The API conforms to the general NIF API specifications. For more details, see: http://persistence.uni-leipzig.org/nlp2rdf/specification/api.html In addition to the input, informat and outformat parameters, the following parameters have to be set to perform Topic Modelling on the input:
language: The language of the input text. For now, this service only admits German (de).

modelName: The model that is used for topic modelling. There are some models available:
condat: Model generated using the data provided by Condat.
kreuzwerker: Model generated using the data provided by Kreuzwerker.

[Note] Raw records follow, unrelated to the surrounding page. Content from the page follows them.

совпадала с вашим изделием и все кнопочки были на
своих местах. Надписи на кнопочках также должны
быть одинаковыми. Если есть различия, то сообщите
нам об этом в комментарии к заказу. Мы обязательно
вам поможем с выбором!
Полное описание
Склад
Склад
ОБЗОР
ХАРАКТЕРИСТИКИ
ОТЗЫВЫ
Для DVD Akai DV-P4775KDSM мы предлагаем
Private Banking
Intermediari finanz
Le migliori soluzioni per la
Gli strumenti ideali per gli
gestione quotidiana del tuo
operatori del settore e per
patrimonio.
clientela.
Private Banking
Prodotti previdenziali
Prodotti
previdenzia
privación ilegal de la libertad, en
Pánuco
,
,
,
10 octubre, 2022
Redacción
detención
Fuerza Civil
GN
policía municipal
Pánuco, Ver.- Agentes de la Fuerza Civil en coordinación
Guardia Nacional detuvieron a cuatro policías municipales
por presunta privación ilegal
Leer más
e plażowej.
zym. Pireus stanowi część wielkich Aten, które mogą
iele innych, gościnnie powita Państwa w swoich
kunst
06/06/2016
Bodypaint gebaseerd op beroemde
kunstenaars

modelPath: [optional] This parameter is only used if another location for models is used inside the server. This parameter is meant for local installation of the service. Output A document with NIF format annotated with the topic assigned to the input text. The topic information is included as an annotation in the Context element:
Example cURL post:
curl -X POST "https://api.digitale-kuratierung.de/api/e-topicmodelling?language=de&modelName=condat&informat=text/plain&input=Einige interessanten Texte die etwas witchtiges drinnen haben über Medizin"

Clustering ARFF file

This service clusters the input document collection. The document collection first has to be converted to a set of vectors. Note that this is not included in this service. The service expects the input in this particular format (see Output section for details and an example) and then proceeds to find clusters in this input data. The output contains information on the number of clusters found and specific values for the found clusters.

Endpoint

https://api.digitale-kuratierung.de/api/e-clustering/generateClusters

Input

The following parameters have to be set to perform clustering on the input:
algorithm: The algorithm to be used during clustering. Currently EM and Kmeans are supported.

language: The language of the input files. Currently de and en are supported.

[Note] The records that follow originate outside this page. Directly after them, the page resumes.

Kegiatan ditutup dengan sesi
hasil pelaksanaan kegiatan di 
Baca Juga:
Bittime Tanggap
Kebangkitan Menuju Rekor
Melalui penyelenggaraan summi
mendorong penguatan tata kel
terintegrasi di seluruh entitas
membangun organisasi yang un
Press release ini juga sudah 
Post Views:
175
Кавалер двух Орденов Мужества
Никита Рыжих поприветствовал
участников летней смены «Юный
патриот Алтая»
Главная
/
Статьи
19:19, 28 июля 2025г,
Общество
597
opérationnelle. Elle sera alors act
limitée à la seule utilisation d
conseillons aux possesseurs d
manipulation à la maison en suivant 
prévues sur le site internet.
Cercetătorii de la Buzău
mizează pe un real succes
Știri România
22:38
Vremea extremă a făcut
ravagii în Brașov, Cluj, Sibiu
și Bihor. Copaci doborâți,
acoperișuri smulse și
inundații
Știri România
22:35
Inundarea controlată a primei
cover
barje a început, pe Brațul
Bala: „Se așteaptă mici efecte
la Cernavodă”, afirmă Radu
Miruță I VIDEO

inputFile: The input for this service has to be in the form of an .arff file. See http://www.cs.waikato.ac.nz/ml/weka/arff.html for an explanation of this format. The .arff file can be posted directly in a variable called inputFile.

Clustering NIF collections

This service clusters the input document collection in NIF format. The document collection first has to be converted to a set of vectors. Note that this is not included in this service. The service expects the input in this particular format (see Output section for details and an example) and then proceeds to find clusters in this input data. The output contains information on the number of clusters found and specific values for the found clusters.

Endpoint

https://api.digitale-kuratierung.de/api/e-clustering/clusterCollection

Input

The following parameters have to be set to perform clustering on the input:

algorithm: The algorithm to be used during clustering. Currently EM and Kmeans are supported.

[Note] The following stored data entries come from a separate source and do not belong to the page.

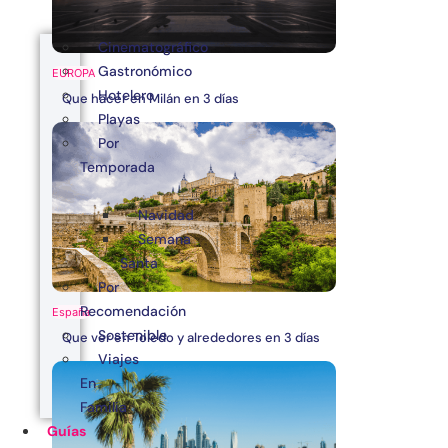
Cinematográfico
Gastronómico
EUROPA
Hotelero
Que hacer en Milán en 3 días
Playas
Por
Temporada
Navidad
Semana
Santa
Por
Recomendación
España
Sostenible
Que ver en Toledo y alrededores en 3 días
Viajes
En
Familia
Guías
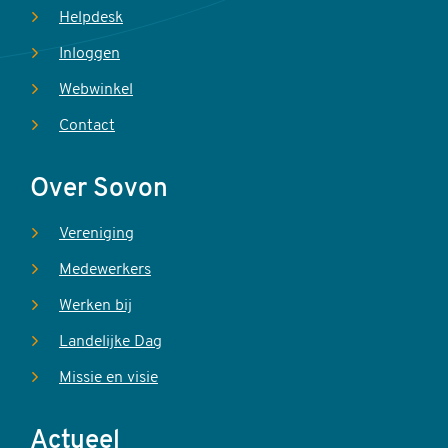
Helpdesk
Inloggen
Webwinkel
Contact
Over Sovon
Vereniging
Medewerkers
Werken bij
Landelijke Dag
Missie en visie
Actueel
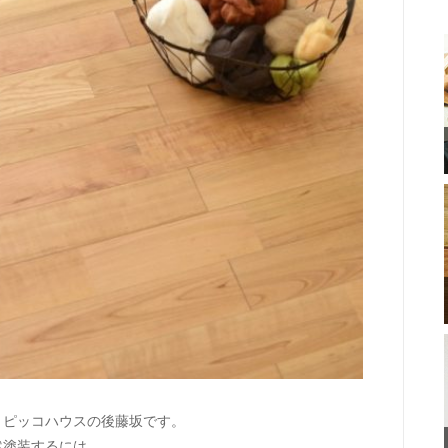
トピッコハウスの後藤坂です。
然塗装するには、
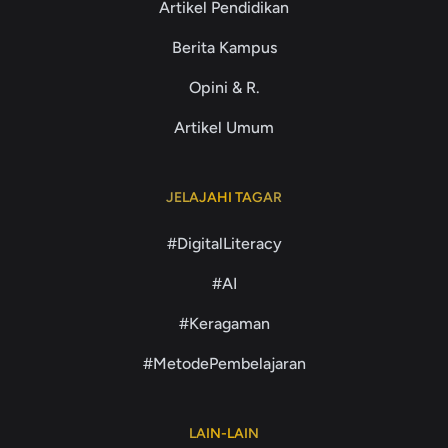
Artikel Pendidikan
Berita Kampus
Opini & R.
Artikel Umum
JELAJAHI TAGAR
#DigitalLiteracy
#AI
#Keragaman
#MetodePembelajaran
LAIN-LAIN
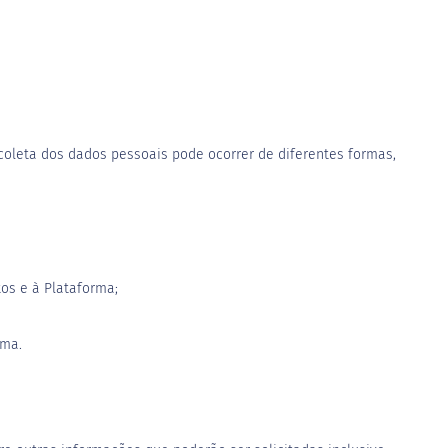
 coleta dos dados pessoais pode ocorrer de diferentes formas,
os e à Plataforma;
rma.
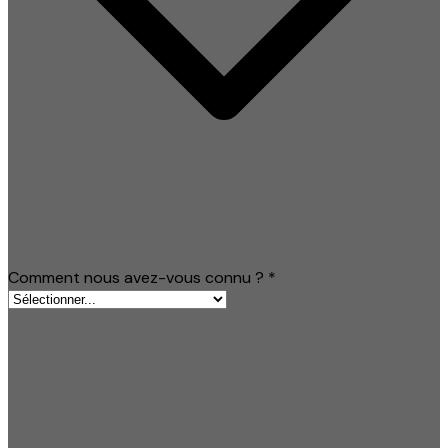
Comment nous avez-vous connu ?
*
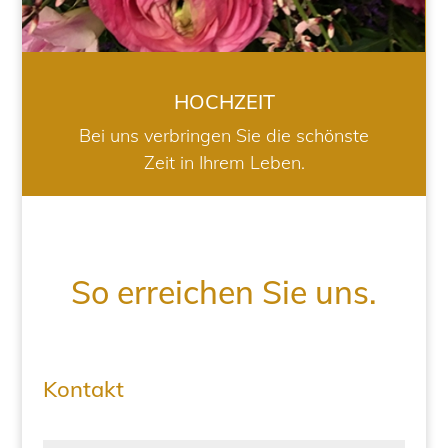
HOCHZEIT
Bei uns verbringen Sie die schönste
Zeit in Ihrem Leben.
So erreichen Sie uns.
Kontakt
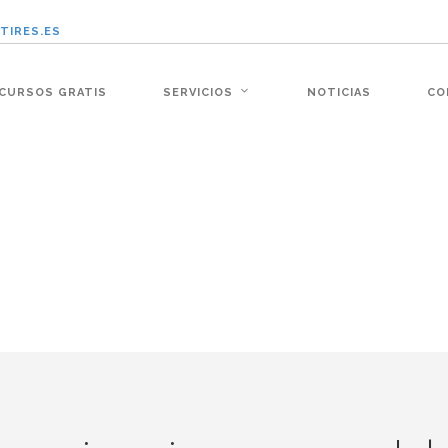
TIRES.ES
:�-�n&������nUf���������q��x�ZM~�
CURSOS GRATIS
SERVICIOS
NOTICIAS
CO
�!� :�s"��
׭�-`������S��9�Dr�ji��EJ߅��gJ�应��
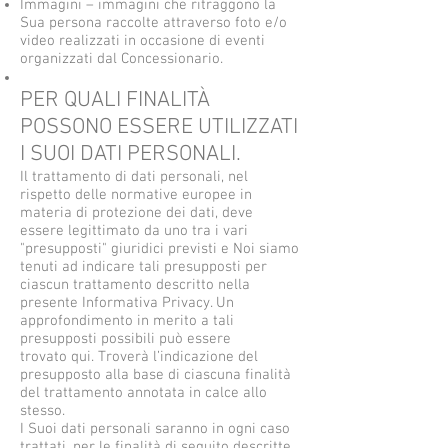
Immagini – immagini che ritraggono la
Sua persona raccolte attraverso foto e/o
video realizzati in occasione di eventi
organizzati dal Concessionario.
PER QUALI FINALITÀ
POSSONO ESSERE UTILIZZATI
I SUOI DATI PERSONALI.
Il trattamento di dati personali, nel
rispetto delle normative europee in
materia di protezione dei dati, deve
essere legittimato da uno tra i vari
"presupposti" giuridici previsti e Noi siamo
tenuti ad indicare tali presupposti per
ciascun trattamento descritto nella
presente Informativa Privacy. Un
approfondimento in merito a tali
presupposti possibili può essere
trovato qui. Troverà l’indicazione del
presupposto alla base di ciascuna finalità
del trattamento annotata in calce allo
stesso.
I Suoi dati personali saranno in ogni caso
trattati, per le finalità di seguito descritte,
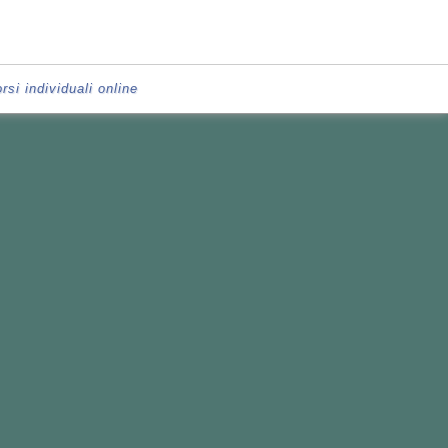
rsi individuali online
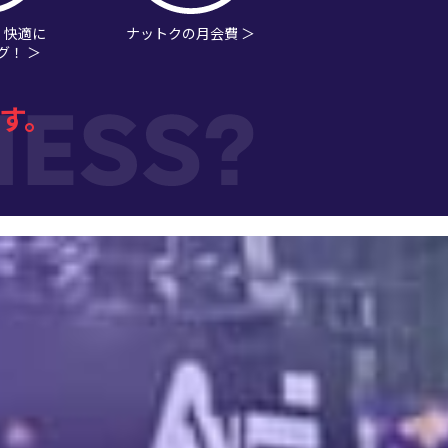
・快適に
ナットクの月会費 ＞
グ！ ＞
す。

language: The language of the input files. Currently de and en are supported.

arffGeneratorType: The type of information that will be included in the ARFF file that willl be processed by WEKA. There are two options: wordfrequencyappearance, that counts frequency of appearance of entities in the documents and wordappearance that assigns a 0 or 1 value to each entity depending if it is contained in the document or not.

arffDataSetName: The name to be given to the dataset in the ARFF file. This is just an internal name, any set of letter canbe provided and will not affect the result. It has been made available jsut for future modifications.

body: The nif content of the collection must be provided as the body of the request. The informat of the content must also be provided.